La quatrième étape, la compétence inconsciente, est décrite comme une forme de maîtrise où les capacités guident naturellement l'orateur. À ce stade, le communicant ne pense plus aux détails techniques mais se concentre uniquement sur son intention de message. Le secret pour franchir le fossé entre la théorie et la pratique réside exclusivement dans la répétition systématique des situations inconfortables. L'auteur souligne que la plupart des gens abandonnent dès qu'ils ressentent une gêne sociale, restant ainsi bloqués dans les étapes intermédiaires. La maîtrise vocale et l'utilisation d'archétypes appropriés sont également évoquées comme des éléments clés pour que le message soit réellement entendu.

Gérer les questions imprévues sous pression

Cette section aborde le défi de répondre à des cadres ou des supérieurs lorsque l'on ne possède pas la réponse immédiate. L'intervenant suggère que l'honnêteté et la vulnérabilité peuvent être perçues comme des signes de force et d'expertise si la réputation est déjà solide. Cependant, pour protéger sa crédibilité, il propose des techniques de dérivation consistant à proposer une discussion ultérieure pour rester concentré sur l'objectif de la présentation. L'essentiel est de maintenir un langage corporel et un ton de voix constants pour ne pas laisser paraître le stress. Une autre astuce consiste à solliciter la contribution de l'auditoire en transformant la question en un point de discussion collective.

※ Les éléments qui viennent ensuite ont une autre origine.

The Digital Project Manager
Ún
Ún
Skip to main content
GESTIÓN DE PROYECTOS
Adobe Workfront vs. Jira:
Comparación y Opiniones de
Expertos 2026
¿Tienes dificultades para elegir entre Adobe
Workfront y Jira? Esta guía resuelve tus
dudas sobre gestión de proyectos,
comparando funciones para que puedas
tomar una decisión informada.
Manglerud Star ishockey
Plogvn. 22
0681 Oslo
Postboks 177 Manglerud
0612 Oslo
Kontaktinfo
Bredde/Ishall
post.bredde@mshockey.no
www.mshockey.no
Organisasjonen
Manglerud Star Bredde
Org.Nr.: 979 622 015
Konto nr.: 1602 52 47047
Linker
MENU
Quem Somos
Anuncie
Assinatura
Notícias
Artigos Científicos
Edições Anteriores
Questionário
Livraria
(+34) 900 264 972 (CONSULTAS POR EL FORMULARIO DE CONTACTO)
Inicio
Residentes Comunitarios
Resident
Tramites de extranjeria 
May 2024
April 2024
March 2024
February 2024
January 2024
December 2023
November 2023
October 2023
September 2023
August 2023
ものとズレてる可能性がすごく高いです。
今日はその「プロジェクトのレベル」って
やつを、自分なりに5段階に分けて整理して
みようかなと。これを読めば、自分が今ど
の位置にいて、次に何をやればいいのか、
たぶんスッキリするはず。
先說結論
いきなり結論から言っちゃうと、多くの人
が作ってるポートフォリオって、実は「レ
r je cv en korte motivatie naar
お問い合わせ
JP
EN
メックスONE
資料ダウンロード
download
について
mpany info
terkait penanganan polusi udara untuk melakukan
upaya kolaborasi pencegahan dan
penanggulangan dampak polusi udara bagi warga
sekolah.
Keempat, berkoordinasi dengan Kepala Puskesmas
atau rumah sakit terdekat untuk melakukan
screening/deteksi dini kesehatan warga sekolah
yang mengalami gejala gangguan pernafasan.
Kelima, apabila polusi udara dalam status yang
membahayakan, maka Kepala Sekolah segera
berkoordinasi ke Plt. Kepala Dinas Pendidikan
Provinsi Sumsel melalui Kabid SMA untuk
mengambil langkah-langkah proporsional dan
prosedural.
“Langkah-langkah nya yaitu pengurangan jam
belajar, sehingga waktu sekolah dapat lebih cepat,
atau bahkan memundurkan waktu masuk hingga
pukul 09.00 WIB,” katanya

Structurer sa pensée avec le cadre 3-2-1

Pour éviter de divaguer, ce qui correspond à exprimer son processus de réflexion chaotique à voix haute, l'utilisation de structures est indispensable. Le cadre favori de l'intervenant est le "3-2-1", qui impose des limites bénéfiques pour distiller un message clair et concis. Une structure agit comme un entonnoir qui transforme une multitude d'idées en une communication cohérente et percutante. En se forçant à identifier "une seule chose" essentielle, l'orateur crée une contrainte qui génère instantanément de la clarté. Cette méthode permet de répondre même à des questions complexes, comme le sens de la vie, de manière structurée.

La force de la simplicité et l'art de la répétition

L'analyste démonte le mythe selon lequel un langage complexe est synonyme de professionnalisme, affirmant que cela crée au contraire une distance avec le public. Le recours au jargon est souvent une béquille pour masquer le syndrome de l'imposteur et un manque de confiance en soi. Concernant la préparation, il critique les répétitions passives où l'on lit son texte sans émotion, ce qui conduit à une performance robotique. Pour favoriser la mémorisation, il faut répéter avec la même intensité et la même gestuelle que lors de la présentation réelle. Une maîtrise totale du contenu libère 80% de la capacité cognitive pour se concentrer sur la connexion émotionnelle avec l'audience.

Créer la confiance et vaincre l'imposteur

La conclusion porte sur la synchronisation corporelle et vocale pour instaurer un rapport immédiat avec un interlocuteur. La stratégie consiste à rejoindre l'autre dans son énergie actuelle avant de le guider progressivement vers la sienne. Enfin, l'intervenant partage son antidote personnel contre le syndrome de l'imposteur : l'enseignement. Même au niveau 10 sur une échelle de 9000, on est le professeur idéal pour ceux qui sont aux niveaux inférieurs car on comprend encore leurs difficultés. L'acte de partager ses connaissances est précisément ce qui permet de progresser vers les niveaux supérieurs de maîtrise. Il encourage donc chacun à passer à l'action sans attendre d'être parfait.